From the runway to the sky

Corporal Christopher Meldrum finds fixing an aircraft one of the most rewarding parts of being an aircraft technician in the RAAF.

CAPTION: Corporal Christopher Meldrum, an avionics technician from 33 Squadron, during Exercise Talisman Sabre 23 at RAAF Base Darwin. Story and photo by Leading Aircraftman Chris Tsakisiris.

Posted to 33 Squadron, he is responsible for conducting and overseeing maintenance of the KC-30A Multi-Role Tanker Transport aircraft and recently deployed to RAAF Base Darwin for Exercise Talisman Sabre.

The duties of an aircraft technician are crucial to the RAAF’s operational effectiveness.

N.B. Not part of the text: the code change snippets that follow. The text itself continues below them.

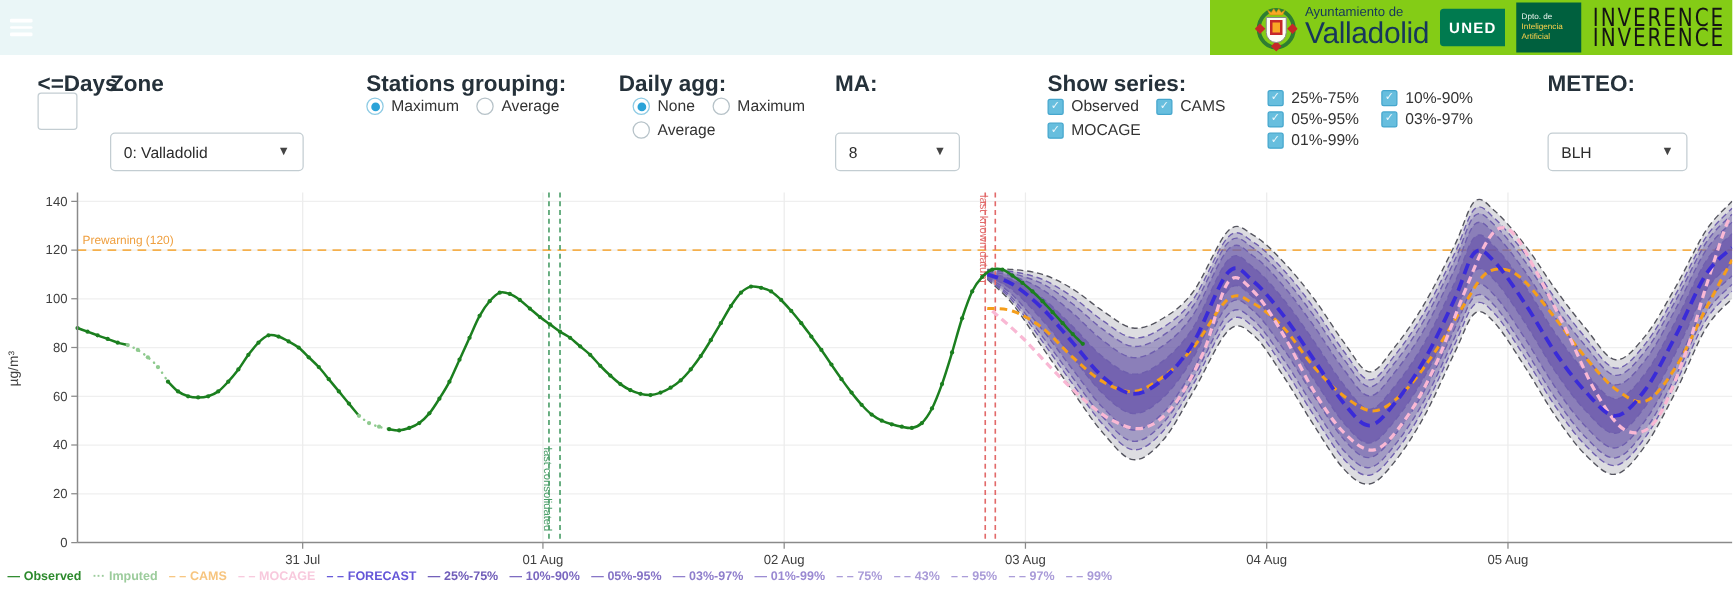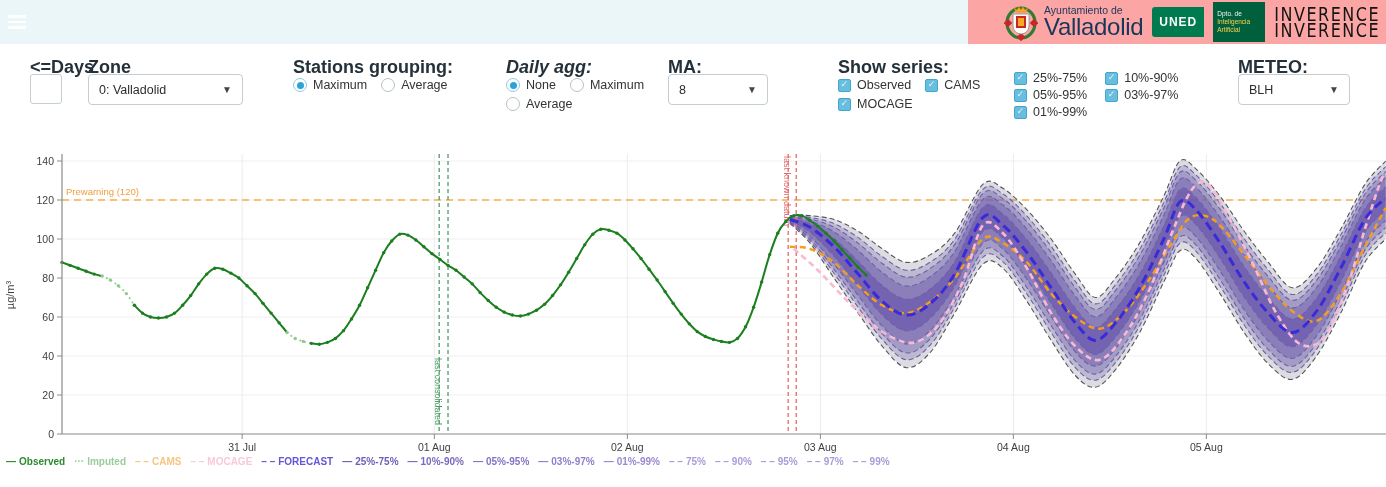"Ayuntamiento de" .logopanel { background: #fca5a5 -> #84cc16 }
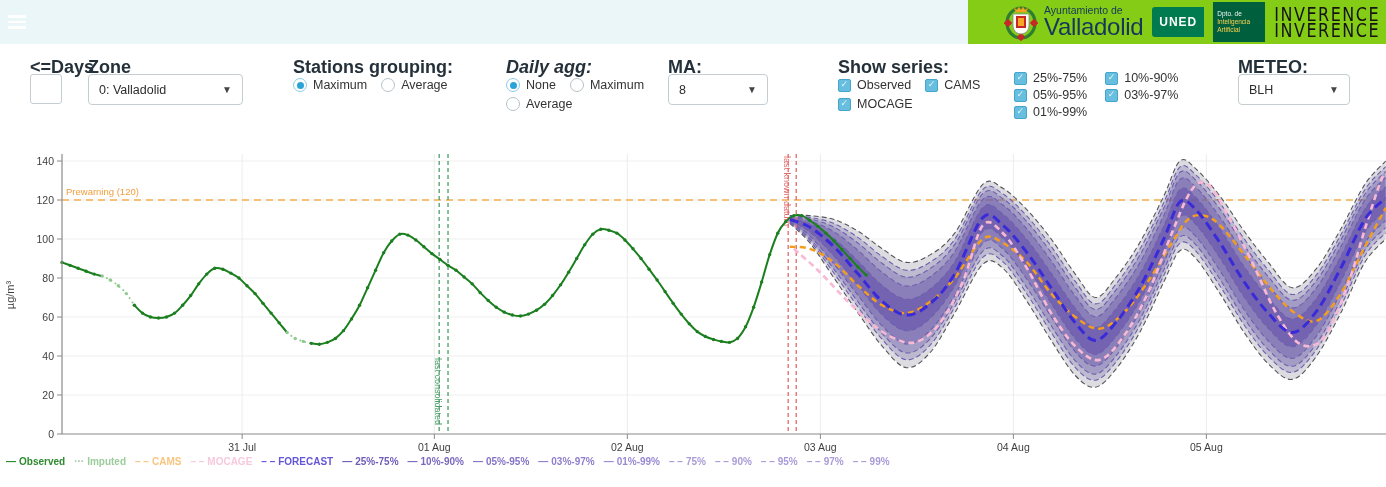"Daily agg:" div.ctl-label { font-style: italic -> none; left: 506px -> 495px }
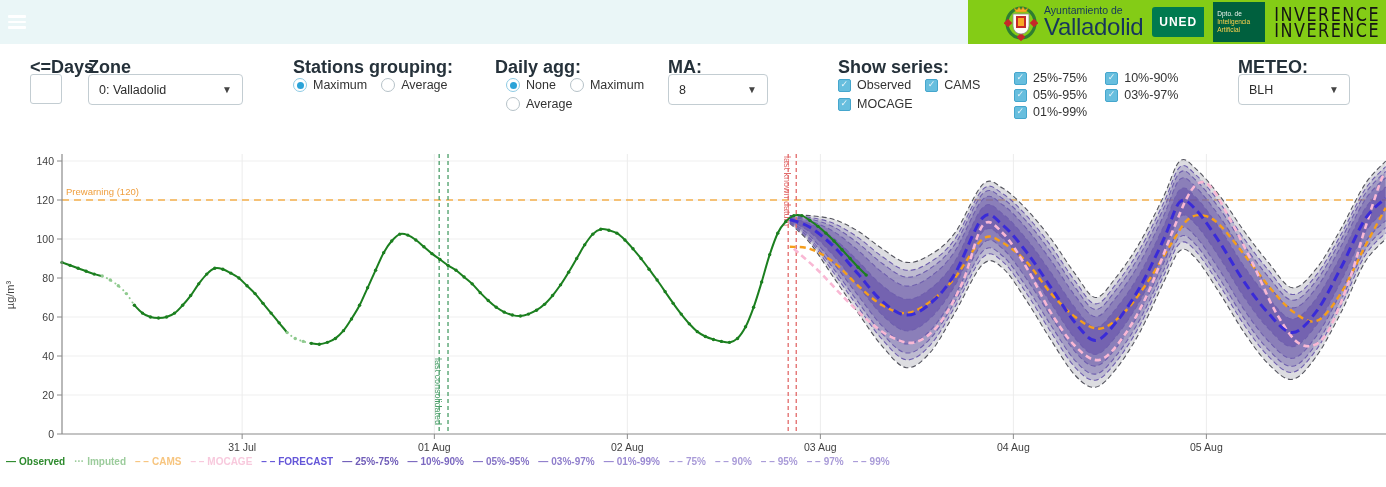"0: Valladolid" .select { margin-top: none -> 32px }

The trade performs the important role of making sure all aircraft systems and components satisfy RAAF airworthiness requirements.

“We oversee the arrival and departure of aircraft for their allocated missions,” Corporal Meldrum said.

“We identify and rectify any aircraft faults or deficiencies, enabling the aircraft to get back out in the sky.”

Growing up in Newcastle, Corporal Meldrum joined the RAAF in 2009 and started his technician career at 3 Squadron, before moving to 2 Operational Conversion Unit from 2016 to 2019.

Deployed to the Top End on Exercise Talisman Sabre, Corporal Meldrum was part of the Air Task Group in northern Australia that tested Air Force’s ability to sustain high-intensity air operations.

The dry season is one of the best times to conduct exercises in the Northern Territory.

“Darwin weather is very warm and the sunsets are spectacular,” Corporal Meldrum said.

Located at RAAF Base Amberley, 33 Squadron and the KC-30A provide a force multiplier to air operations providing air-to-air refuelling for different aircraft types, along with passenger and cargo transport during domestic and international missions.

“The role of 33 Squadron, at Talisman Sabre 23, is to safely and sustainably deliver air-to-air refuelling capability to various receiver aircraft as well as providing cargo and passenger transport within the area of operations,” Corporal Meldrum said.

“We have to be very flexible with a variety of different tasks to ensure the aircraft is ready for the next mission.”